Problem - Return every line of the rows below that contains the string "minimum", copying each one in full.

Provided data -
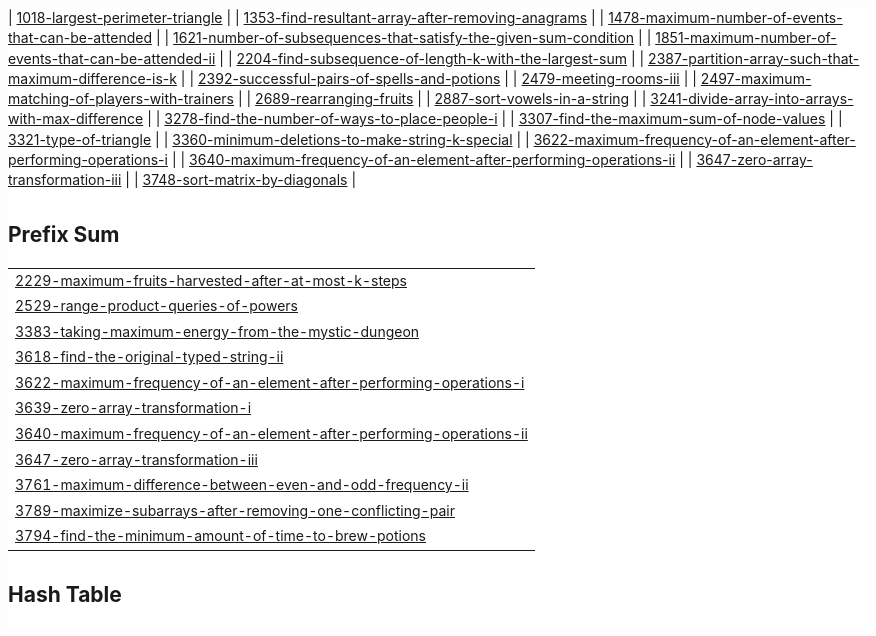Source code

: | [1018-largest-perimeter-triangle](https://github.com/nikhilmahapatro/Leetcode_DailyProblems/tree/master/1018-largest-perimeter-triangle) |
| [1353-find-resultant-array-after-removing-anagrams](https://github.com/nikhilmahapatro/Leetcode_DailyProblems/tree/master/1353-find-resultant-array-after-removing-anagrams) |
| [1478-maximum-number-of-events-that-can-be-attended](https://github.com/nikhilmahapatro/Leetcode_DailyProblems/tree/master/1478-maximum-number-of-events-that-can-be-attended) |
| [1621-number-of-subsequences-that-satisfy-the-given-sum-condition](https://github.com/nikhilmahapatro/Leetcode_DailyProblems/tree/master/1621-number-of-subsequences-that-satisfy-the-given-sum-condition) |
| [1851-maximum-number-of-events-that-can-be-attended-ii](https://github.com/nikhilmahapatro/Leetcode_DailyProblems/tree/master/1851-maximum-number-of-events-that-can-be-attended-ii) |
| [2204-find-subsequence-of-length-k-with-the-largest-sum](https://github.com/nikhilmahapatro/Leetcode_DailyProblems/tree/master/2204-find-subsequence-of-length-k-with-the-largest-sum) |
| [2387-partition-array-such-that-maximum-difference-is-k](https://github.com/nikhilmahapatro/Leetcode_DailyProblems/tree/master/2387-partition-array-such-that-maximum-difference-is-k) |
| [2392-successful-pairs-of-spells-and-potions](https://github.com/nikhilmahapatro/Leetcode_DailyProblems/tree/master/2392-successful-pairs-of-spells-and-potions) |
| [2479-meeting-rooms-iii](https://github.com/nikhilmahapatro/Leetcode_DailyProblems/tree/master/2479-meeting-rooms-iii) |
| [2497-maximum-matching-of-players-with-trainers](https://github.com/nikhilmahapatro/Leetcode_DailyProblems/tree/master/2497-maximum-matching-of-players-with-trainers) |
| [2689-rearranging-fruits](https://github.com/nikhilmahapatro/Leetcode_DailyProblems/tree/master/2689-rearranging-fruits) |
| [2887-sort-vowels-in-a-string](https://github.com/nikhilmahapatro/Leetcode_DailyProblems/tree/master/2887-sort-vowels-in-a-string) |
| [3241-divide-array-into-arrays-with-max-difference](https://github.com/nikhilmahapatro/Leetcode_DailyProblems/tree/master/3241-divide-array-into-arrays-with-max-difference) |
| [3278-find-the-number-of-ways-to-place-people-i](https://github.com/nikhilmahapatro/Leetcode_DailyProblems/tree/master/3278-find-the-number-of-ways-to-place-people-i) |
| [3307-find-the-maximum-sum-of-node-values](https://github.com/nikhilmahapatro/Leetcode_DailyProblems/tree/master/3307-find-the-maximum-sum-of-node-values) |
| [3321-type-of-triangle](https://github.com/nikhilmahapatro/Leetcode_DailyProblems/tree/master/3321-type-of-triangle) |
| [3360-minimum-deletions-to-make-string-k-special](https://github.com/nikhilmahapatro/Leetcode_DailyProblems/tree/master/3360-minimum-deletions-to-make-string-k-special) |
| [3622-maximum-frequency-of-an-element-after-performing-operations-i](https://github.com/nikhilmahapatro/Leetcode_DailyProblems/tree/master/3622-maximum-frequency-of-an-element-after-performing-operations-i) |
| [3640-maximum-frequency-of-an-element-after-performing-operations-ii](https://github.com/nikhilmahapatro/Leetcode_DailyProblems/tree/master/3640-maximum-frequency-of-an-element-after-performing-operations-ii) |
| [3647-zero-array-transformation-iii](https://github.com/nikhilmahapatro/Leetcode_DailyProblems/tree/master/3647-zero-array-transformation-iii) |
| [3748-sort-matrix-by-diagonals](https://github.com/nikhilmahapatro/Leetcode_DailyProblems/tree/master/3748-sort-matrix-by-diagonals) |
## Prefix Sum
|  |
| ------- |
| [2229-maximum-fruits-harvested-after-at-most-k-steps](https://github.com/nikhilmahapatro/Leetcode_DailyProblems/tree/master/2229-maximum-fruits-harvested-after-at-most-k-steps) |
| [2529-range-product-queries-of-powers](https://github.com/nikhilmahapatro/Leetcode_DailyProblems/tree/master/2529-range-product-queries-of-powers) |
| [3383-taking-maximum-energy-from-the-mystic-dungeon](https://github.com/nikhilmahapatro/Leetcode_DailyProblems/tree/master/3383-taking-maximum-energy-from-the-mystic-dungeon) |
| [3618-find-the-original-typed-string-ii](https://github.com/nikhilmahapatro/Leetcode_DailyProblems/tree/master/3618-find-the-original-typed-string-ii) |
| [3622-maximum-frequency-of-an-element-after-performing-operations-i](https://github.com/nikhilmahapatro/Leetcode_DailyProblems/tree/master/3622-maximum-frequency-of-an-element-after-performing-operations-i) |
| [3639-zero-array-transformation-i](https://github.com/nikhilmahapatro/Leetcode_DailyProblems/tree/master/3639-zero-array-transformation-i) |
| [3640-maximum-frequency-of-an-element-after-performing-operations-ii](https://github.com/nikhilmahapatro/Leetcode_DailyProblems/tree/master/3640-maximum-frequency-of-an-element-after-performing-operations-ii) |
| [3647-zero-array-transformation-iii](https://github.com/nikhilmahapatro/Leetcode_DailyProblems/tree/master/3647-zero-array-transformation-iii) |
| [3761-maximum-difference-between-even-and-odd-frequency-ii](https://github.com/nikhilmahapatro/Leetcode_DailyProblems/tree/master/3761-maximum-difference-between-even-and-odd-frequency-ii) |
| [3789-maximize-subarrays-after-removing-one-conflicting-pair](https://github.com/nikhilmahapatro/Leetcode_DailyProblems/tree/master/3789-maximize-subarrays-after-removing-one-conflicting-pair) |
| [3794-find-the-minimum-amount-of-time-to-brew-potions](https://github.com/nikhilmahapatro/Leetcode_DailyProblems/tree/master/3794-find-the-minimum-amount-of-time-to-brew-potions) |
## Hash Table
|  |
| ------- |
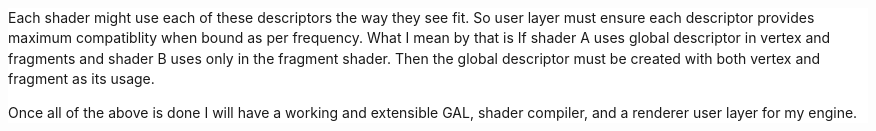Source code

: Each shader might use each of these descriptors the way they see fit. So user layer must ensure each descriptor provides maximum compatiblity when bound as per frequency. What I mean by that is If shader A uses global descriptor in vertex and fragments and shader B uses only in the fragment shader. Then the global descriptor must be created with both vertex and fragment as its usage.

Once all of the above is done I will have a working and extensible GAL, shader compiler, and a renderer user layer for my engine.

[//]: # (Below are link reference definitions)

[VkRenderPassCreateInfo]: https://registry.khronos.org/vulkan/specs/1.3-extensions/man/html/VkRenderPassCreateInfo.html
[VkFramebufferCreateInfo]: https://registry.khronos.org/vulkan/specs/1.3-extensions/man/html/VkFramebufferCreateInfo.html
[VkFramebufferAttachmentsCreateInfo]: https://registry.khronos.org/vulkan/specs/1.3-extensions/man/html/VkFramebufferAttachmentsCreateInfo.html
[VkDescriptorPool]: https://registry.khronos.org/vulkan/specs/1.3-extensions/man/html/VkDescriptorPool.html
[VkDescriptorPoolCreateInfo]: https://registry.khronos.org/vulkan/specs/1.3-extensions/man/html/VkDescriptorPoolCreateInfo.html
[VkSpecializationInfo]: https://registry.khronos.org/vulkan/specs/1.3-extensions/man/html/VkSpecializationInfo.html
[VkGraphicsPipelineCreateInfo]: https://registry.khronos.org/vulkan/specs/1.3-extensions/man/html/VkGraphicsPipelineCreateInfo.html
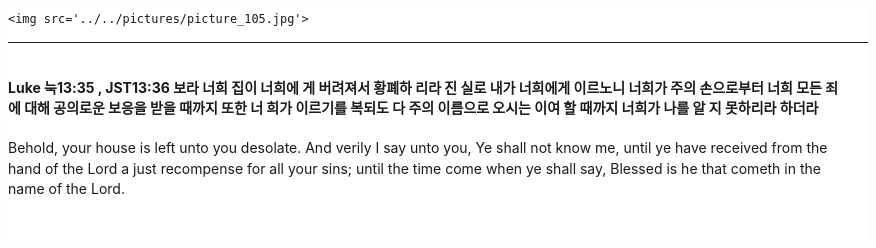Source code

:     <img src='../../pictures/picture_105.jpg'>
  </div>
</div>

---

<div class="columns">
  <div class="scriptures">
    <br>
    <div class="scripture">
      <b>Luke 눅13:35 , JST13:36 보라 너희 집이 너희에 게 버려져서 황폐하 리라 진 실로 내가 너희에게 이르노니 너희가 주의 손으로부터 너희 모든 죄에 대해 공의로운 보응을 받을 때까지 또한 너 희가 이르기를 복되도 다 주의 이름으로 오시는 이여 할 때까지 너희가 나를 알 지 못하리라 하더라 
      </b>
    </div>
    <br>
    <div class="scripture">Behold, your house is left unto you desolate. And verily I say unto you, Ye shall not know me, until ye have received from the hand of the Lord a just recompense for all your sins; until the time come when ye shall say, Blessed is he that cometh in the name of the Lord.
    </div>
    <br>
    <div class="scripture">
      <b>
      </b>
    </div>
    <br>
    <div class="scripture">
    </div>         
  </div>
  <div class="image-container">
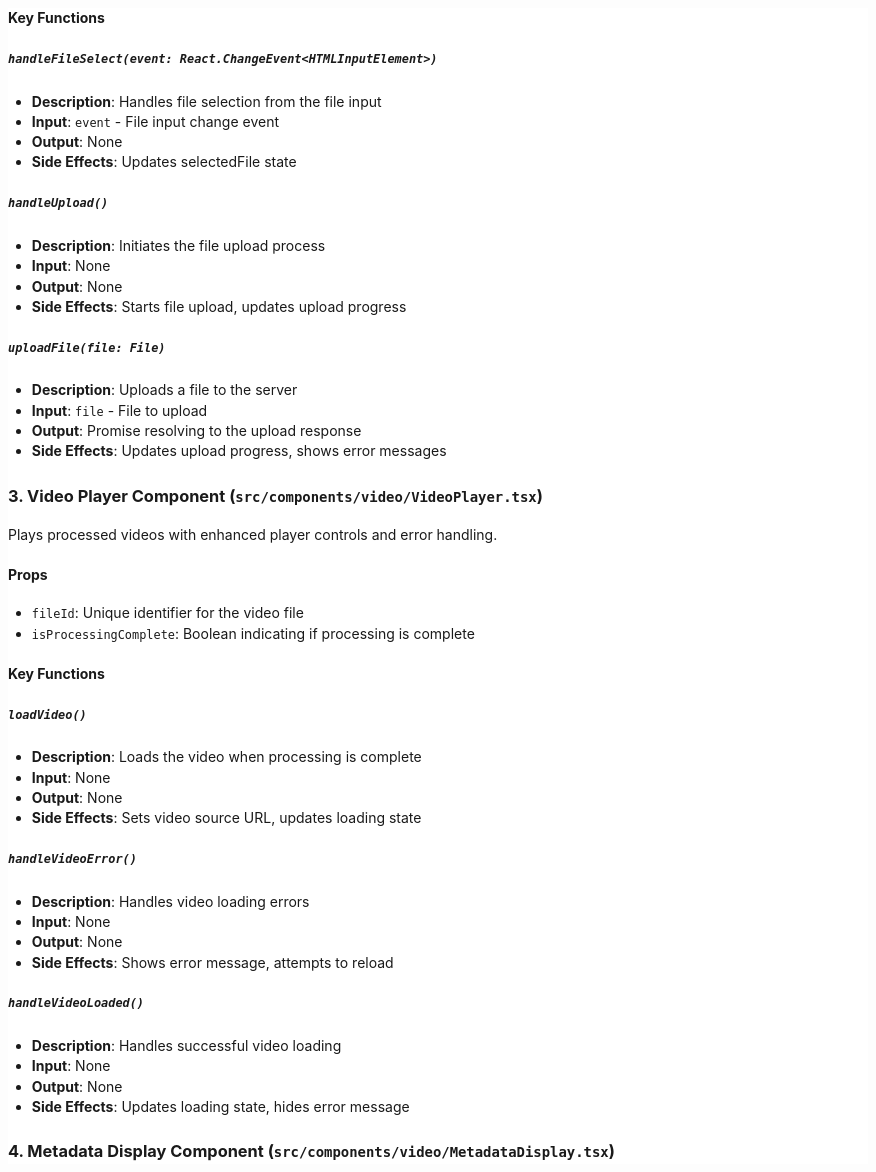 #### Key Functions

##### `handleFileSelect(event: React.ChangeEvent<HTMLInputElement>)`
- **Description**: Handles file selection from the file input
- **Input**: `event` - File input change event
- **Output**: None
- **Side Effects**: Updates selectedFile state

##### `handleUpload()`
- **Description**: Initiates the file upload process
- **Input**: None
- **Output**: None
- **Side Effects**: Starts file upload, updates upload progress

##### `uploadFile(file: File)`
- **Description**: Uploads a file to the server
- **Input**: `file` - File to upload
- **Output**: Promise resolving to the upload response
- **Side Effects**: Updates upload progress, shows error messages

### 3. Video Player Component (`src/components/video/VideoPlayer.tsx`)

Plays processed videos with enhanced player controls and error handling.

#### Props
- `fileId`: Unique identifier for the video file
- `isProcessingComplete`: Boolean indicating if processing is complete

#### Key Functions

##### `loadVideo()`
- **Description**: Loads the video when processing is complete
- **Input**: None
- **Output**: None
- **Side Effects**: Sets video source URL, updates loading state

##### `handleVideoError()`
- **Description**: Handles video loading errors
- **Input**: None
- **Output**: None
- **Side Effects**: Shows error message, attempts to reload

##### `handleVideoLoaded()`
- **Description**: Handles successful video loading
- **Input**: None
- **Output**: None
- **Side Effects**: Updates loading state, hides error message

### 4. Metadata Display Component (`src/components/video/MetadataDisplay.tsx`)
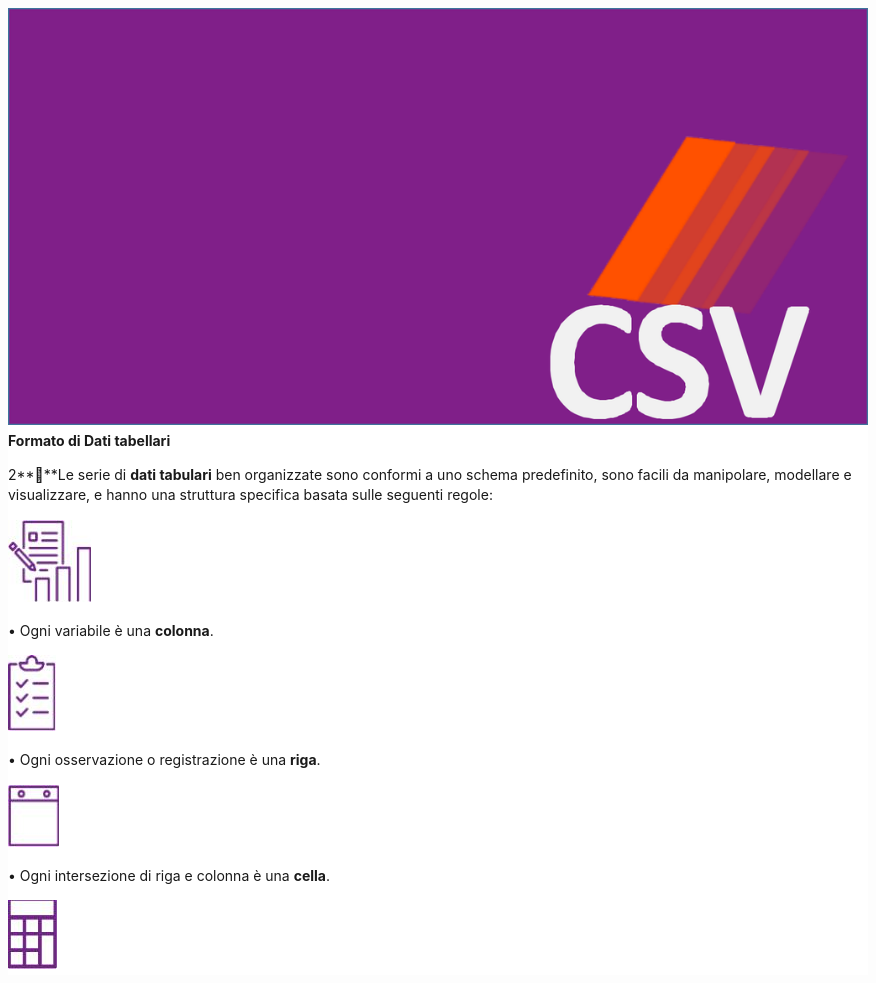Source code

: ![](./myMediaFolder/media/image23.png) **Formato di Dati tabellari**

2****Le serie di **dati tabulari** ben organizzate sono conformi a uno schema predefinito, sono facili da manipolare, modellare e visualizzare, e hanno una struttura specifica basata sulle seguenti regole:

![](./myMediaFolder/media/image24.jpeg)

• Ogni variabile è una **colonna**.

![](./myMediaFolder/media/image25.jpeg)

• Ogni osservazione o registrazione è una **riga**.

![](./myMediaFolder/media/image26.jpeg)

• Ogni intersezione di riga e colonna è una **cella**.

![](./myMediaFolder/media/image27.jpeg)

Finished task -
| [3360-minimum-deletions-to-make-string-k-special](https://github.com/nikhilmahapatro/Leetcode_DailyProblems/tree/master/3360-minimum-deletions-to-make-string-k-special) |
| [3794-find-the-minimum-amount-of-time-to-brew-potions](https://github.com/nikhilmahapatro/Leetcode_DailyProblems/tree/master/3794-find-the-minimum-amount-of-time-to-brew-potions) |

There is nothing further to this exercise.